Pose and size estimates
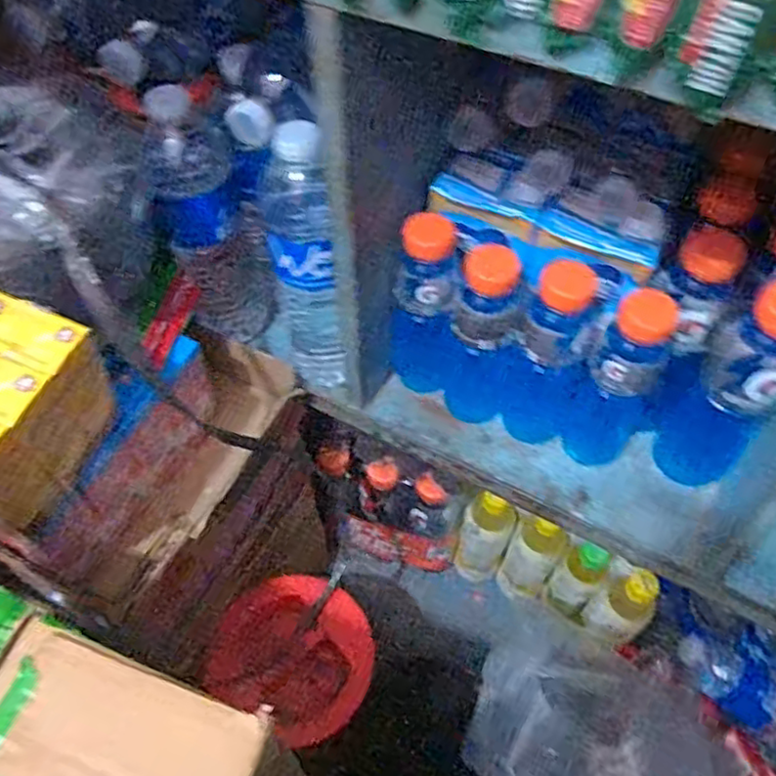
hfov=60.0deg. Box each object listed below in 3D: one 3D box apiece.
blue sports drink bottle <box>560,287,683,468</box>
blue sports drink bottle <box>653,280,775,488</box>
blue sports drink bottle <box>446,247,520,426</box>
[{"bbox_3d":[0.184,-0.002,0.541,0.056,0.192,0.058,28,58,19],"label":"blue sports drink bottle"},{"bbox_3d":[0.276,0.004,0.532,0.065,0.203,0.071,38,62,24],"label":"blue sports drink bottle"},{"bbox_3d":[0.079,-0.040,0.568,0.051,0.189,0.055,9,54,6],"label":"blue sports drink bottle"}]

## WHAT THIS TASK INVOLVES
All lines from the one containing "blue sports drink bottle <box>560,287,683,468</box>" through the last line of the data must be set down exactly. No other lines belong in the answer.

## WRITTEN SOLUTION
blue sports drink bottle <box>560,287,683,468</box>
blue sports drink bottle <box>653,280,775,488</box>
blue sports drink bottle <box>446,247,520,426</box>
[{"bbox_3d":[0.184,-0.002,0.541,0.056,0.192,0.058,28,58,19],"label":"blue sports drink bottle"},{"bbox_3d":[0.276,0.004,0.532,0.065,0.203,0.071,38,62,24],"label":"blue sports drink bottle"},{"bbox_3d":[0.079,-0.040,0.568,0.051,0.189,0.055,9,54,6],"label":"blue sports drink bottle"}]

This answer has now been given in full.